|
|
|
|
|
by troysk
671 days ago
|
|
In my experience, this works well but doesn't scale to all kinds of documents.
For scientific papers; it can't render formulas. meta's nougat is the best model to do that.
For invoices and records; donut works better.
Both these models will fail in some cases so you end up running LLM to fix the issues.
Even with that LLM won't be able to do tables and charts justice, as the details were lost during OCR process (bold/italic/other nuances). I feel these might also be "classical" methods.
I have found vision models to be much better as they have the original document/image. Having prompts which are clear helps but still you won't get 100% results as they tend to venture off on their paths.
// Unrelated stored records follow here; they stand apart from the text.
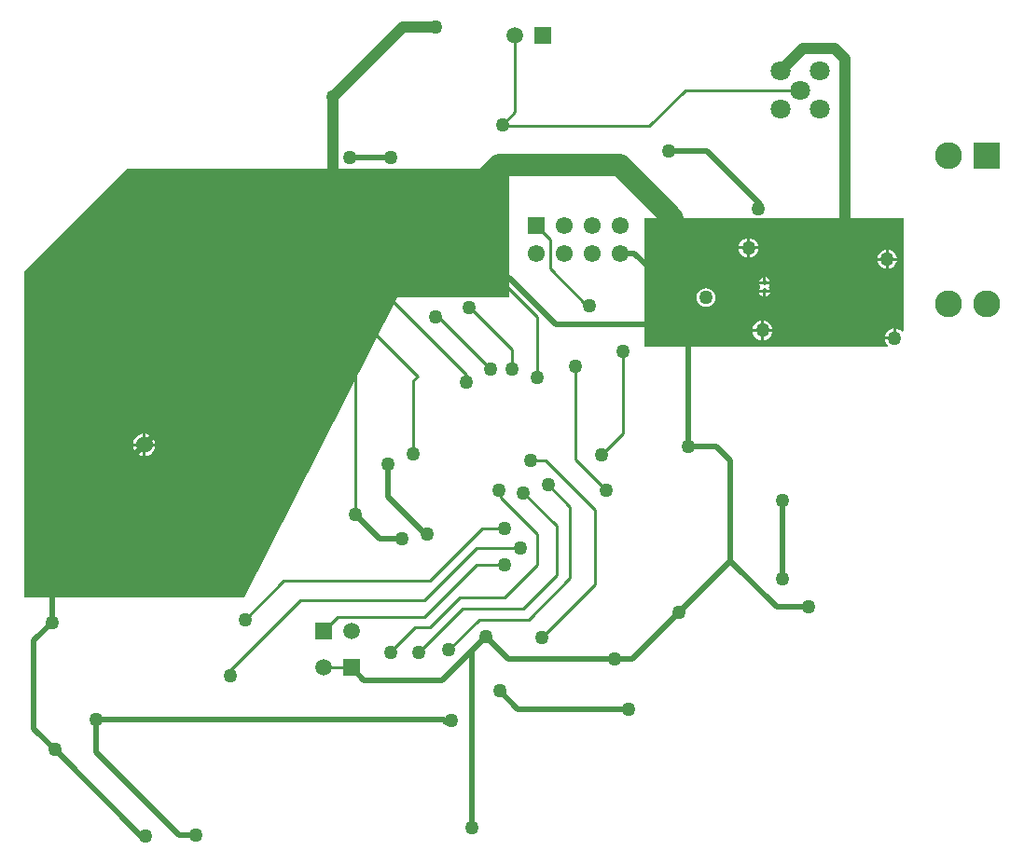
<source format=gbr>
%TF.GenerationSoftware,Altium Limited,Altium Designer,19.1.8 (144)*%
G04 Layer_Physical_Order=2*
G04 Layer_Color=16711680*
%FSLAX25Y25*%
%MOIN*%
%TF.FileFunction,Copper,L2,Bot,Signal*%
%TF.Part,Single*%
G01*
G75*
%TA.AperFunction,Conductor*%
%ADD10C,0.01000*%
%ADD37C,0.01968*%
%ADD38C,0.03937*%
%TA.AperFunction,ComponentPad*%
%ADD39C,0.09646*%
%ADD40R,0.09646X0.09646*%
%ADD41C,0.06102*%
%ADD42R,0.06102X0.06102*%
%ADD43C,0.05906*%
%ADD44R,0.05906X0.05906*%
%TA.AperFunction,ViaPad*%
%ADD45C,0.06000*%
%TA.AperFunction,ComponentPad*%
%ADD46C,0.07087*%
%TA.AperFunction,ViaPad*%
%ADD47C,0.05000*%
%ADD48C,0.01968*%
%ADD49C,0.07087*%
%TA.AperFunction,Conductor*%
%ADD50C,0.07874*%
G36*
X193898Y239173D02*
X153885Y239173D01*
X99185Y131693D01*
X20472D01*
Y248425D01*
X57185Y285138D01*
X193898Y285138D01*
X193898Y239173D01*
D02*
G37*
G36*
X334646Y226875D02*
X334146Y226706D01*
X333992Y226906D01*
X333261Y227467D01*
X332410Y227819D01*
X331996Y227874D01*
Y224410D01*
X331496D01*
Y223909D01*
X328032D01*
X328086Y223496D01*
X328439Y222644D01*
X329000Y221913D01*
X329200Y221760D01*
X329030Y221260D01*
X242126D01*
Y267520D01*
X282360D01*
X282874Y267452D01*
X283388Y267520D01*
X334646D01*
Y226875D01*
D02*
G37*
%LPC*%
G36*
X63772Y190193D02*
Y186724D01*
X67240D01*
X67169Y187269D01*
X66766Y188242D01*
X66124Y189077D01*
X65289Y189718D01*
X64316Y190121D01*
X63772Y190193D01*
D02*
G37*
G36*
X62772D02*
X62227Y190121D01*
X61254Y189718D01*
X60419Y189077D01*
X59778Y188242D01*
X59375Y187269D01*
X59303Y186724D01*
X62772D01*
Y190193D01*
D02*
G37*
G36*
X67240Y185724D02*
X63772D01*
Y182256D01*
X64316Y182327D01*
X65289Y182730D01*
X66124Y183372D01*
X66766Y184207D01*
X67169Y185180D01*
X67240Y185724D01*
D02*
G37*
G36*
X62772D02*
X59303D01*
X59375Y185180D01*
X59778Y184207D01*
X60419Y183372D01*
X61254Y182730D01*
X62227Y182327D01*
X62772Y182256D01*
Y185724D01*
D02*
G37*
G36*
X279772Y260189D02*
Y257224D01*
X282736D01*
X282682Y257638D01*
X282329Y258489D01*
X281768Y259221D01*
X281037Y259782D01*
X280185Y260134D01*
X279772Y260189D01*
D02*
G37*
G36*
X278772D02*
X278358Y260134D01*
X277507Y259782D01*
X276775Y259221D01*
X276214Y258489D01*
X275862Y257638D01*
X275807Y257224D01*
X278772D01*
Y260189D01*
D02*
G37*
G36*
X282736Y256224D02*
X279772D01*
Y253260D01*
X280185Y253314D01*
X281037Y253667D01*
X281768Y254228D01*
X282329Y254959D01*
X282682Y255811D01*
X282736Y256224D01*
D02*
G37*
G36*
X278772D02*
X275807D01*
X275862Y255811D01*
X276214Y254959D01*
X276775Y254228D01*
X277507Y253667D01*
X278358Y253314D01*
X278772Y253260D01*
Y256224D01*
D02*
G37*
G36*
X329339Y256122D02*
Y253158D01*
X332303D01*
X332249Y253571D01*
X331896Y254423D01*
X331335Y255154D01*
X330604Y255715D01*
X329752Y256067D01*
X329339Y256122D01*
D02*
G37*
G36*
X328339D02*
X327925Y256067D01*
X327074Y255715D01*
X326342Y255154D01*
X325781Y254423D01*
X325429Y253571D01*
X325374Y253158D01*
X328339D01*
Y256122D01*
D02*
G37*
G36*
X332303Y252158D02*
X329339D01*
Y249193D01*
X329752Y249248D01*
X330604Y249600D01*
X331335Y250161D01*
X331896Y250892D01*
X332249Y251744D01*
X332303Y252158D01*
D02*
G37*
G36*
X328339D02*
X325374D01*
X325429Y251744D01*
X325781Y250892D01*
X326342Y250161D01*
X327074Y249600D01*
X327925Y249248D01*
X328339Y249193D01*
Y252158D01*
D02*
G37*
G36*
X285531Y246270D02*
Y244847D01*
X286955D01*
X286901Y245121D01*
X286462Y245777D01*
X285806Y246216D01*
X285531Y246270D01*
D02*
G37*
G36*
X284531D02*
X284257Y246216D01*
X283601Y245777D01*
X283162Y245121D01*
X283108Y244847D01*
X284531D01*
Y246270D01*
D02*
G37*
G36*
X286955Y243847D02*
X283108D01*
X283162Y243572D01*
X283456Y243132D01*
X283560Y242772D01*
X283456Y242411D01*
X283162Y241971D01*
X283108Y241697D01*
X286955D01*
X286901Y241971D01*
X286607Y242411D01*
X286503Y242772D01*
X286607Y243132D01*
X286901Y243572D01*
X286955Y243847D01*
D02*
G37*
G36*
Y240697D02*
X285531D01*
Y239273D01*
X285806Y239328D01*
X286462Y239766D01*
X286901Y240423D01*
X286955Y240697D01*
D02*
G37*
G36*
X284531D02*
X283108D01*
X283162Y240423D01*
X283601Y239766D01*
X284257Y239328D01*
X284531Y239273D01*
Y240697D01*
D02*
G37*
G36*
X264075Y242292D02*
X263217Y242179D01*
X262417Y241848D01*
X261730Y241321D01*
X261203Y240634D01*
X260872Y239835D01*
X260759Y238976D01*
X260872Y238118D01*
X261203Y237318D01*
X261730Y236632D01*
X262417Y236105D01*
X263217Y235774D01*
X264075Y235661D01*
X264933Y235774D01*
X265733Y236105D01*
X266419Y236632D01*
X266946Y237318D01*
X267278Y238118D01*
X267391Y238976D01*
X267278Y239835D01*
X266946Y240634D01*
X266419Y241321D01*
X265733Y241848D01*
X264933Y242179D01*
X264075Y242292D01*
D02*
G37*
G36*
X284772Y230689D02*
Y227724D01*
X287736D01*
X287682Y228138D01*
X287329Y228990D01*
X286768Y229721D01*
X286037Y230282D01*
X285185Y230634D01*
X284772Y230689D01*
D02*
G37*
G36*
X283772D02*
X283358Y230634D01*
X282507Y230282D01*
X281775Y229721D01*
X281214Y228990D01*
X280862Y228138D01*
X280807Y227724D01*
X283772D01*
Y230689D01*
D02*
G37*
G36*
X330996Y227874D02*
X330582Y227819D01*
X329731Y227467D01*
X329000Y226906D01*
X328439Y226174D01*
X328086Y225323D01*
X328032Y224909D01*
X330996D01*
Y227874D01*
D02*
G37*
G36*
X287736Y226724D02*
X284772D01*
Y223760D01*
X285185Y223815D01*
X286037Y224167D01*
X286768Y224728D01*
X287329Y225459D01*
X287682Y226311D01*
X287736Y226724D01*
D02*
G37*
G36*
X283772D02*
X280807D01*
X280862Y226311D01*
X281214Y225459D01*
X281775Y224728D01*
X282507Y224167D01*
X283358Y223815D01*
X283772Y223760D01*
Y226724D01*
D02*
G37*
%LPD*%
D10*
X94095Y103740D02*
Y104134D01*
X93307Y104921D02*
X94095Y104134D01*
X93307Y104921D02*
X119095Y130709D01*
X221457Y236024D02*
X222441D01*
X208268Y249213D02*
X221457Y236024D01*
X208268Y249213D02*
Y259724D01*
X179429Y235728D02*
X194882Y220276D01*
X179429Y235433D02*
Y235728D01*
X228346Y169882D02*
Y170150D01*
X217321Y181175D02*
X228346Y170150D01*
X217321Y181175D02*
Y214274D01*
X203268Y264724D02*
X208268Y259724D01*
X159449Y182874D02*
Y209260D01*
X161020Y210831D01*
X163386Y124803D02*
X182087Y143504D01*
X191929D01*
X182087Y149409D02*
X197835D01*
X165354Y137598D02*
X184055Y156299D01*
X191929D01*
X151868Y112699D02*
X160035Y120866D01*
X165354D01*
X176181Y131693D01*
X191929D01*
X203740Y143504D01*
Y154331D01*
X190726Y167345D02*
X203740Y154331D01*
X190726Y167345D02*
Y169313D01*
X189961Y170079D02*
X190726Y169313D01*
X161417Y112008D02*
X177165Y127756D01*
X198819D01*
X210630Y139567D01*
Y157283D01*
X172244Y112992D02*
X183071Y123819D01*
X200787D01*
X215551Y138583D01*
Y164173D01*
X207677Y172047D02*
X215551Y164173D01*
X198819Y169095D02*
X210630Y157283D01*
X224410Y136362D02*
Y163189D01*
X206874Y180724D02*
X224410Y163189D01*
X201272Y180724D02*
X206874D01*
X132350Y124803D02*
X163386D01*
X163386Y130709D02*
X182087Y149409D01*
X119095Y130709D02*
X163386D01*
X205272Y117224D02*
X224410Y136362D01*
X99410Y123819D02*
X113189Y137598D01*
X165354D01*
X127272Y119724D02*
X132350Y124803D01*
X194882Y213386D02*
Y220276D01*
X167323Y232087D02*
X168307D01*
X187008Y213386D01*
X187992Y247835D02*
X203740Y232087D01*
Y210433D02*
Y232087D01*
X140748Y245866D02*
X143701D01*
X178272Y211295D01*
X125000Y246850D02*
X161020Y210831D01*
X113189Y245866D02*
X138772Y220284D01*
X234272Y190224D02*
Y219724D01*
X226772Y182724D02*
X234272Y190224D01*
X127272Y106724D02*
X137272D01*
X138772Y161224D02*
Y220284D01*
X178272Y208724D02*
Y211295D01*
X191772Y300224D02*
X243772D01*
X191272Y300724D02*
X191772Y300224D01*
X243772D02*
X256731Y313184D01*
X297731D01*
X195772Y305224D02*
Y332724D01*
X191272Y300724D02*
X195772Y305224D01*
D37*
X46161Y76335D02*
X75772Y46724D01*
X46161Y87894D02*
X170307D01*
X171095Y87106D01*
X46161Y76335D02*
Y87894D01*
X31272Y77224D02*
X63022Y45474D01*
X282874Y270768D02*
Y271835D01*
X283268Y272228D01*
X264272Y291224D02*
X283268Y272228D01*
X210539Y229224D02*
X247047D01*
X193898Y245866D02*
X210539Y229224D01*
X238583Y254724D02*
X244390Y248917D01*
X233268Y254724D02*
X238583D01*
X250772Y291224D02*
X264272D01*
X63272Y186224D02*
X105315Y228268D01*
X169713Y102165D02*
X180272Y112724D01*
X141831Y102165D02*
X169713D01*
X137272Y106724D02*
X141831Y102165D01*
X193272Y109724D02*
X231272D01*
X185272Y117724D02*
X193272Y109724D01*
X136811Y289173D02*
X151575D01*
X190272Y98224D02*
X196772Y91724D01*
X236272D01*
X257772Y185724D02*
Y224213D01*
X291272Y138224D02*
Y166224D01*
X272772Y144724D02*
X289272Y128224D01*
X300772D01*
X180272Y112724D02*
X185272Y117724D01*
X180272Y49224D02*
Y112724D01*
X138772Y161224D02*
X147272Y152724D01*
X155272D01*
X254272Y126224D02*
X272772Y144724D01*
Y180724D01*
X257772Y185724D02*
X267772D01*
X272772Y180724D01*
X237772Y109724D02*
X254272Y126224D01*
X231272Y109724D02*
X237772D01*
X150272Y167724D02*
X163272Y154724D01*
X150272Y167724D02*
Y179224D01*
X75772Y46724D02*
X81772D01*
X30272Y153224D02*
X63272Y186224D01*
X30272Y122724D02*
Y153224D01*
X23772Y116224D02*
X30272Y122724D01*
X23772Y84724D02*
Y116224D01*
Y84724D02*
X31272Y77224D01*
D38*
X130772Y310724D02*
X155772Y335724D01*
X167272D01*
X310236Y328051D02*
X313878Y324410D01*
Y265256D02*
Y324410D01*
X298679Y328051D02*
X310236D01*
X290772Y320144D02*
X298679Y328051D01*
X130772Y279224D02*
Y310724D01*
D39*
X350886Y236575D02*
D03*
Y289606D02*
D03*
X364272Y236575D02*
D03*
D40*
Y289606D02*
D03*
D41*
X233268Y254724D02*
D03*
X223268D02*
D03*
X213268D02*
D03*
X203268D02*
D03*
X233268Y264724D02*
D03*
X223268D02*
D03*
X213268D02*
D03*
D42*
X203268D02*
D03*
D43*
X137272Y119724D02*
D03*
X127272Y106724D02*
D03*
X195772Y332724D02*
D03*
D44*
X127272Y119724D02*
D03*
X137272Y106724D02*
D03*
X205772Y332724D02*
D03*
D45*
X63272Y186224D02*
D03*
D46*
X297731Y313184D02*
D03*
X290772Y306224D02*
D03*
Y320144D02*
D03*
X304691Y306224D02*
D03*
Y320144D02*
D03*
D47*
X46161Y87894D02*
D03*
X264075Y238976D02*
D03*
X94095Y103740D02*
D03*
X179429Y235433D02*
D03*
X173228Y87598D02*
D03*
X282874Y270768D02*
D03*
X328839Y252658D02*
D03*
X228346Y169882D02*
D03*
X217321Y214274D02*
D03*
X331496Y224410D02*
D03*
X159449Y182874D02*
D03*
X222441Y236024D02*
D03*
X191929Y143504D02*
D03*
X197835Y149409D02*
D03*
X191929Y156299D02*
D03*
X172244Y112992D02*
D03*
X151575Y112008D02*
D03*
X161417D02*
D03*
X189961Y170079D02*
D03*
X198819Y169095D02*
D03*
X207677Y172047D02*
D03*
X205272Y117224D02*
D03*
X99410Y123819D02*
D03*
X151575Y289173D02*
D03*
X136811D02*
D03*
X167323Y232087D02*
D03*
X194882Y213386D02*
D03*
X187008D02*
D03*
X203740Y210433D02*
D03*
X201272Y180724D02*
D03*
X190272Y98224D02*
D03*
X236272Y91724D02*
D03*
X234272Y219724D02*
D03*
X226772Y182724D02*
D03*
X250772Y291224D02*
D03*
X291272Y166224D02*
D03*
Y138224D02*
D03*
X300772Y128224D02*
D03*
X180272Y49224D02*
D03*
X254272Y126224D02*
D03*
X231272Y109724D02*
D03*
X185272Y117724D02*
D03*
X257772Y185724D02*
D03*
X155272Y152724D02*
D03*
X138772Y161224D02*
D03*
X164272Y154224D02*
D03*
X150272Y179224D02*
D03*
X178272Y208724D02*
D03*
X81772Y46724D02*
D03*
X63772Y46224D02*
D03*
X30272Y122724D02*
D03*
X31272Y77224D02*
D03*
X130772Y310724D02*
D03*
X279272Y256724D02*
D03*
X284272Y227224D02*
D03*
X167272Y335724D02*
D03*
X191272Y300724D02*
D03*
D48*
X285032Y241197D02*
D03*
Y244346D02*
D03*
D49*
X304691Y320144D02*
D03*
Y306224D02*
D03*
X290772Y320144D02*
D03*
Y306224D02*
D03*
X297731Y313184D02*
D03*
D50*
X251969Y267028D02*
X252215Y267274D01*
X233268Y286221D02*
X252215Y267274D01*
X251969Y261614D02*
Y267028D01*
X185531Y271457D02*
Y281791D01*
X183071Y271457D02*
X185531D01*
X189961Y286221D02*
X233268D01*
X185531Y281791D02*
X189961Y286221D01*
%TF.MD5,c46dc6adf46d811843f5f82b74a65929*%
M02*

</source>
I believe that can be fixed using fine tuning but no good vision model provides fine tuning for images.
Google Gemini seems to have the feature but I haven't tried it.
Few shots prompting helps keep the LLM from hallucinating, prompt injection and helps adhering to the format requested. |
|
1. Segment document: Identify which part of the document is text, what is an image, what is a formula, what is a table, etc...
2. For text, do OCR + LLM. You can use LLMs to calculate the expectation of the predicted text, and if it is super off, try using ViT or something to OCR.
3. For tables, you can get a ViT/CNN to identify the cells to recover positional information, and then OCR + LLM for recovering the contents of cells
4. For formulas (and formulas in tables), just use a ViT/CNN.
5. For images, you can get a captioning ViT/CNN to caption the photo, if that's desired.